More: How do thunderstorms form? Here you can find out what actually happens during storms.

Fire Chief Peña said most emergency calls to the fire department were to report broken pipes and gas leaks. “If you smell gas in your home, it could be potentially dangerous. “So please call 911 if you smell gas, but do so outside the building,” he said.

More than 900 customers of the utility company CenterPoint Energy lost their power, he said. For some residents, restoring power would take up to 48 hours. The company said on X that restoring full performance would require “days of recovery effort.”

More than 420,000 outages, or 20% of all electric accounts, were reported in the Houston area as of Friday morning, according to USA TODAY's national power outage tracker.

Houston Metro said Friday that shuttles would serve the Purple and Green train lines due to power outages and debris on the tracks. Morning commuters should expect travel delays.

Schools across the region closed their doors in response to the storm. Whitmire also urged downtown employers to allow their employees to work from home.

The threat of severe weather in Houston was marginal Friday morning, with cloudy skies and a few showers in the afternoon, according to the Weather Channel.

More: Four dead after severe storms in Texas; There is a threat of tornadoes and flooding in the southeastern United States

Storms will bring hail, rain and possible tornadoes to the Southeast

But the storm system will bring severe thunderstorms and excessive rainfall to the lower Mississippi Valley and Alabama on Friday and into the weekend.
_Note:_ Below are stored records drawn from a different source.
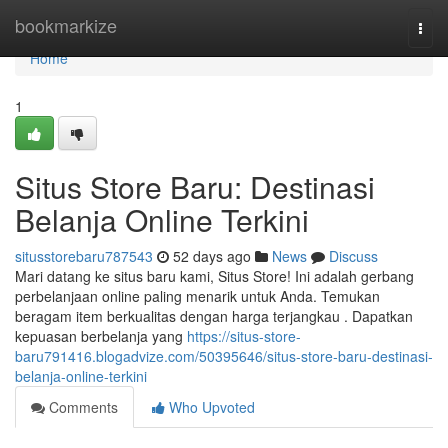
Home
bookmarkize
Togg
navi
Home
1
Situs Store Baru: Destinasi
Belanja Online Terkini
situsstorebaru787543
52 days ago
News
Discuss
Mari datang ke situs baru kami, Situs Store! Ini adalah gerbang
perbelanjaan online paling menarik untuk Anda. Temukan
beragam item berkualitas dengan harga terjangkau . Dapatkan
kepuasan berbelanja yang
https://situs-store-
baru791416.blogadvize.com/50395646/situs-store-baru-destinasi-
belanja-online-terkini
Comments
Who Upvoted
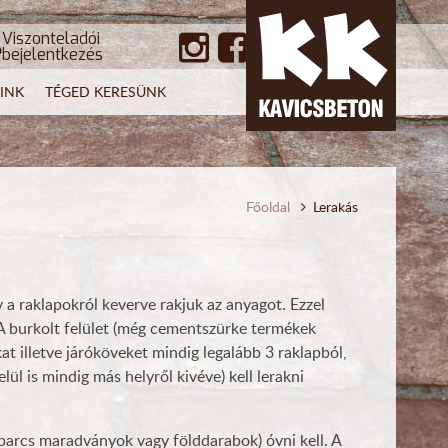
Viszonteladói
bejelentkezés
INK
TÉGED KERESÜNK
Főoldal
Lerakás
a raklapokról keverve rakjuk az anyagot. Ezzel
 A burkolt felület (még cementszürke termékek
at illetve járóköveket mindig legalább 3 raklapból,
ül is mindig más helyről kivéve) kell lerakni
barcs maradványok vagy földdarabok) óvni kell. A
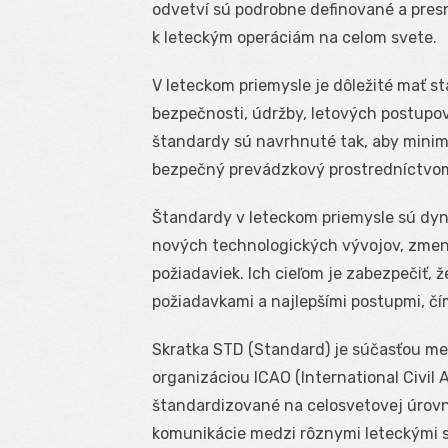
odvetví sú podrobne definované a presn
k leteckým operáciám na celom svete.
V leteckom priemysle je dôležité mať s
bezpečnosti, údržby, letových postupov
štandardy sú navrhnuté tak, aby minimal
bezpečný prevádzkový prostredníctvom 
Štandardy v leteckom priemysle sú dyn
nových technologických vývojov, zmen
požiadaviek. Ich cieľom je zabezpečiť, 
požiadavkami a najlepšími postupmi, čí
Skratka STD (Standard) je súčasťou m
organizáciou ICAO (International Civil A
štandardizované na celosvetovej úrovn
komunikácie medzi rôznymi leteckými su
“If you like rain and storms, the next two days are for you,” the National Weather Service in Birmingham posted on X Friday morning. Southern Alabama, including Montgomery and Selma, could see some tornadoes as the Area hit by hail and “damaging winds” of up to 60 miles per hour.

As the storm moves east, northeast Texas and parts of Alabama and Florida could be inundated with up to 8 inches of rain, potentially triggering severe flooding, according to AccuWeather.
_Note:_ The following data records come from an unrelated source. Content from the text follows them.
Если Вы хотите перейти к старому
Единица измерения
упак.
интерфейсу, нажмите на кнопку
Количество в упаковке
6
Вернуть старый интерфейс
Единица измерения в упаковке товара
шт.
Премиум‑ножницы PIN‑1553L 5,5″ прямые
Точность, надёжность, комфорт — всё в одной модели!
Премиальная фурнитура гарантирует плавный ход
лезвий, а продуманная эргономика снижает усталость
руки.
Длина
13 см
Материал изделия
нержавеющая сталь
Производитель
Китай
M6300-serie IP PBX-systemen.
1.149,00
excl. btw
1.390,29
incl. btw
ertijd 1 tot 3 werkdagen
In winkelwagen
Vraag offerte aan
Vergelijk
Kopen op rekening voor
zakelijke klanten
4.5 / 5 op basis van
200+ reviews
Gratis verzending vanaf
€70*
Areas of Mississippi, Louisiana and Alabama could be at risk of flash flooding that night, the Weather Channel reported. There is an isolated threat of tornadoes in the area due to Saturday's devastating winds.

“Gusty winds and hail” would be the main threats in strong storms expected to hit parts of southeastern Mississippi, according to the weather service in Mobile.

Parts of Florida also suffered from strong winds Friday morning – the south coast near Tallahassee was hit by gusts of up to 70 miles per hour, the weather service reported.

Further south, temperatures reached record highs earlier this week. On Wednesday, a heat index of 115 degrees in Key West reached the region's previous record, AccuWeather reported.

That same day, temperatures in Miami reached 96 degrees, just two degrees below the record high for the month. The weather service warned that the city's heat index could rise into “triple digits” over the weekend.